Excerpts from a dataset:
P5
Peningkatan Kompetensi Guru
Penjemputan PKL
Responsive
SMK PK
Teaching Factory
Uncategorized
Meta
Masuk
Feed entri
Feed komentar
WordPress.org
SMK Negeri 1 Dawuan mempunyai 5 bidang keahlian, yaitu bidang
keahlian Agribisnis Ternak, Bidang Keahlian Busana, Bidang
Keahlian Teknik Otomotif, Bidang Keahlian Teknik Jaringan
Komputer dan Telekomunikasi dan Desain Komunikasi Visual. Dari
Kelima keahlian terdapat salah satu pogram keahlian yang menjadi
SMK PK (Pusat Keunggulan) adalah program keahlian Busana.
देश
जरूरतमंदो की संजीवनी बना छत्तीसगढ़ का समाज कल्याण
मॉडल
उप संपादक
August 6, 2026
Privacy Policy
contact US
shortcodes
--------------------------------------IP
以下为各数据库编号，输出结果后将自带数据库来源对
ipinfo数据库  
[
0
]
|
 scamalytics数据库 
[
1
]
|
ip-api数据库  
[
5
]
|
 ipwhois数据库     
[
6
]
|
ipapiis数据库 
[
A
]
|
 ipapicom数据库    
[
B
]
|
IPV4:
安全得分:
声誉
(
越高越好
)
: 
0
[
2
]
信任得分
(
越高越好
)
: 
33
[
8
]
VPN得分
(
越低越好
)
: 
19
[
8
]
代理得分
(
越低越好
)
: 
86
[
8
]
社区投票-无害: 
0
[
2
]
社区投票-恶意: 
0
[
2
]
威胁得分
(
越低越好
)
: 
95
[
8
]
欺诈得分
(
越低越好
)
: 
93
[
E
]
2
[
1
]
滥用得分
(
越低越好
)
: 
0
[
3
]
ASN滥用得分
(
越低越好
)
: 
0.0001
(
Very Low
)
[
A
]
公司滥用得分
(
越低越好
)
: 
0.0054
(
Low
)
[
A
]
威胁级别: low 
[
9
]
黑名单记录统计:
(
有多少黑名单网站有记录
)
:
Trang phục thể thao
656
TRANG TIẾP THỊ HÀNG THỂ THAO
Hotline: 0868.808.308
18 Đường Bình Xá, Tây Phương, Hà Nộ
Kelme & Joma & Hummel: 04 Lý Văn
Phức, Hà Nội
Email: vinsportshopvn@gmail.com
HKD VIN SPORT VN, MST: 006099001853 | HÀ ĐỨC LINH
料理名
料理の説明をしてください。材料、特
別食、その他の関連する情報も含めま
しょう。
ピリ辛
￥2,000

* * *

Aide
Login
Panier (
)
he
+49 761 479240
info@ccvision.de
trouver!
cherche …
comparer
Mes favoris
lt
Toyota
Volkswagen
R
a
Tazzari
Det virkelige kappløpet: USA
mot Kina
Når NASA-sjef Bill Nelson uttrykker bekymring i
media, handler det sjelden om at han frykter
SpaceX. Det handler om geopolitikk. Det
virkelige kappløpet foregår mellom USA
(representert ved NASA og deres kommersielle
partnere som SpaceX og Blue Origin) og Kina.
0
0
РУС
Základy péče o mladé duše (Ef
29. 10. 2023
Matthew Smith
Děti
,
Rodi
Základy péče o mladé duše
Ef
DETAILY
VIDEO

==

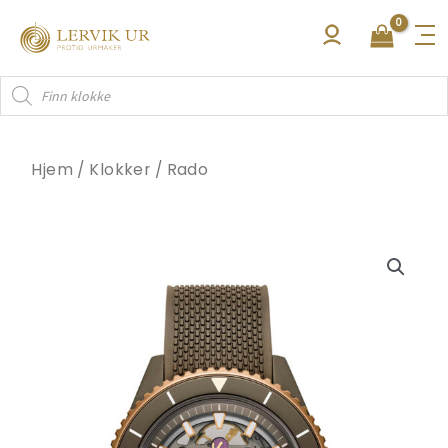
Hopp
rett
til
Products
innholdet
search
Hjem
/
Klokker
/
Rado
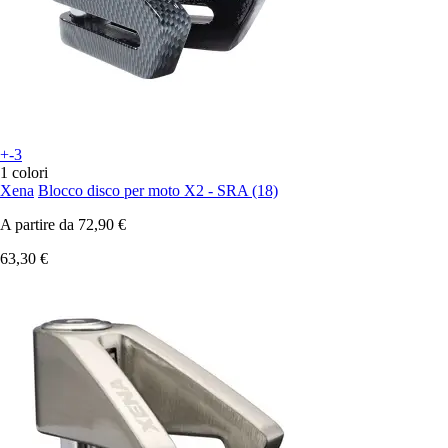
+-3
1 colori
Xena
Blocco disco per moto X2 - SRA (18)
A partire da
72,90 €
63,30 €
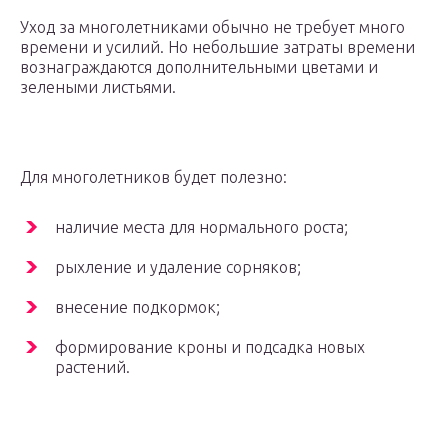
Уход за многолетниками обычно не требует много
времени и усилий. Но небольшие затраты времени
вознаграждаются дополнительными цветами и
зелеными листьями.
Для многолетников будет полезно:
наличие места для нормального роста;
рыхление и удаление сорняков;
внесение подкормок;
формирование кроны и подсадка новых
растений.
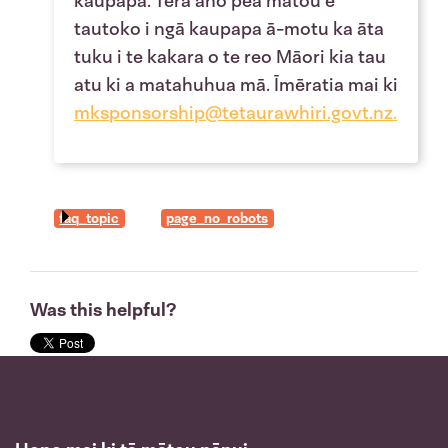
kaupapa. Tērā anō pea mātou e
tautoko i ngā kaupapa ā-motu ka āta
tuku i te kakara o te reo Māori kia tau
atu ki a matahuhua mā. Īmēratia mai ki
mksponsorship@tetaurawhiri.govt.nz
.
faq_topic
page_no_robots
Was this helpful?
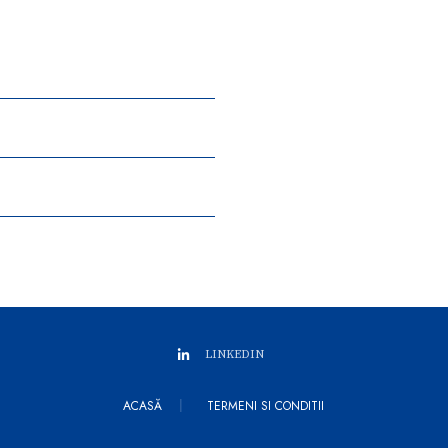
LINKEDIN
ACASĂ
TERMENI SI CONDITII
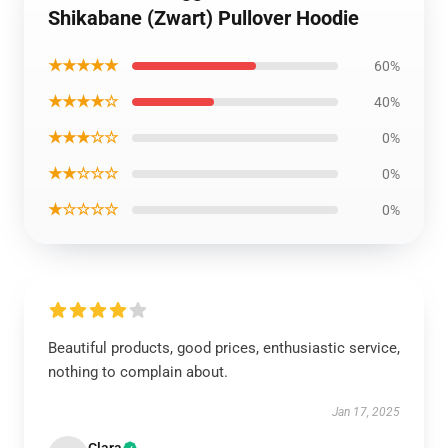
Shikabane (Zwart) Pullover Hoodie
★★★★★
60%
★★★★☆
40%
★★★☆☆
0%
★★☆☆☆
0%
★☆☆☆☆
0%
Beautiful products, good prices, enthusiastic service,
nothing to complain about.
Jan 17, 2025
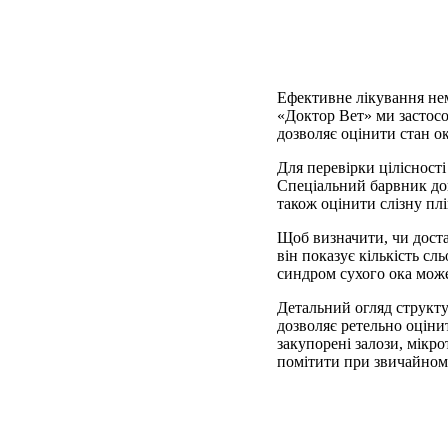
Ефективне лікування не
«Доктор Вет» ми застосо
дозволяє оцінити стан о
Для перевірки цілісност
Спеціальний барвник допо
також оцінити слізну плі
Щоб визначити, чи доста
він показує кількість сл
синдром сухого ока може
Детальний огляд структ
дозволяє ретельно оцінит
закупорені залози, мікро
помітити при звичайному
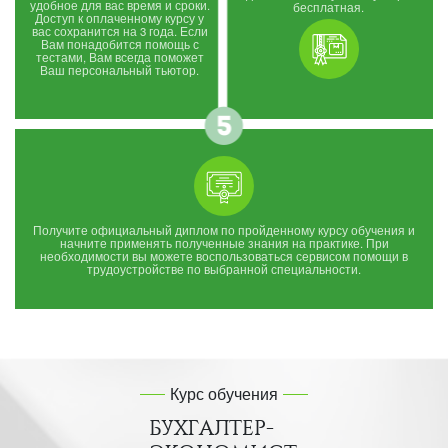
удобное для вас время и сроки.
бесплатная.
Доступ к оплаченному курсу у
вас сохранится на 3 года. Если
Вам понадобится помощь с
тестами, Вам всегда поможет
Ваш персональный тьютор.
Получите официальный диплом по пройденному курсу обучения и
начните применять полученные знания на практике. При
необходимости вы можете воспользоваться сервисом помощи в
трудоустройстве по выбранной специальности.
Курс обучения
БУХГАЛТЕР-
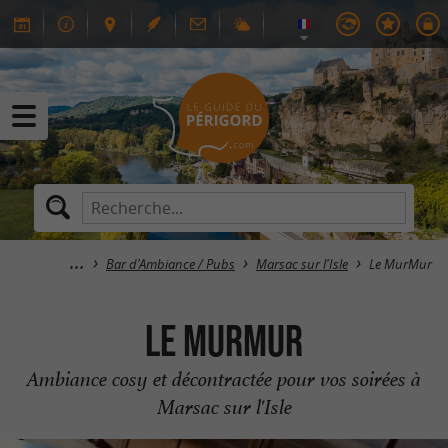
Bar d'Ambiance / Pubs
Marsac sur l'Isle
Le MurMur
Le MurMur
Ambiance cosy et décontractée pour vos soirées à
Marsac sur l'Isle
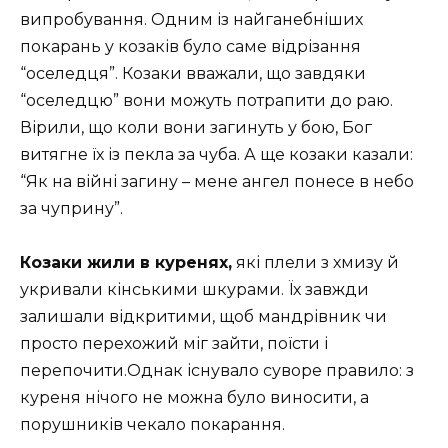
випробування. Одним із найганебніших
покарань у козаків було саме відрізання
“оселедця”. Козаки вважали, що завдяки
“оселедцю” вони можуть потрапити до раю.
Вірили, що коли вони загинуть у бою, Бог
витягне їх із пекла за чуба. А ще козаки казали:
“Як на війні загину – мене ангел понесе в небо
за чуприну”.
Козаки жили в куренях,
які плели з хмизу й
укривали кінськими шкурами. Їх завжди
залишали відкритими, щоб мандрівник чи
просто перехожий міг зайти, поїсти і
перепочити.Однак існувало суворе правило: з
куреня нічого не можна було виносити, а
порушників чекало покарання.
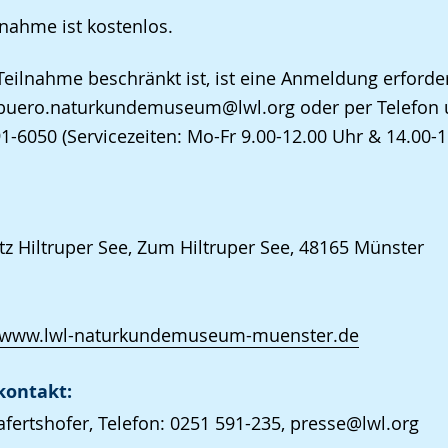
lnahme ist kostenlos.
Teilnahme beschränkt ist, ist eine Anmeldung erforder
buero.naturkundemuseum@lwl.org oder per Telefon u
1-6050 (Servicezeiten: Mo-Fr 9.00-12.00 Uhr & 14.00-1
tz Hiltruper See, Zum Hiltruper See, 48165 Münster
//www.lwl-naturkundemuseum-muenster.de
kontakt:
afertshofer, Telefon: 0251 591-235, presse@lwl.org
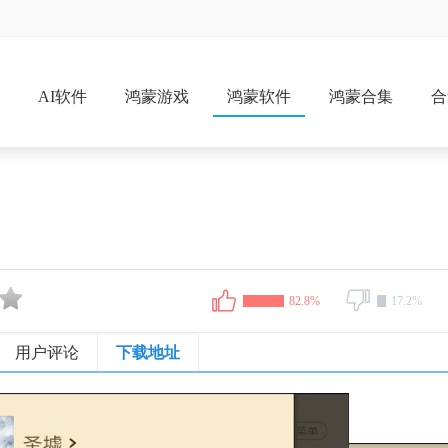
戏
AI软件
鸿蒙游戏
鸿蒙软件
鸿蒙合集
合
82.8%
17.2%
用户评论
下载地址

* Work instruction:
Which lines in the data above hold the string "Kina"? Show each one.

* Task response:
mot Kina
partnere som SpaceX og Blue Origin) og Kina.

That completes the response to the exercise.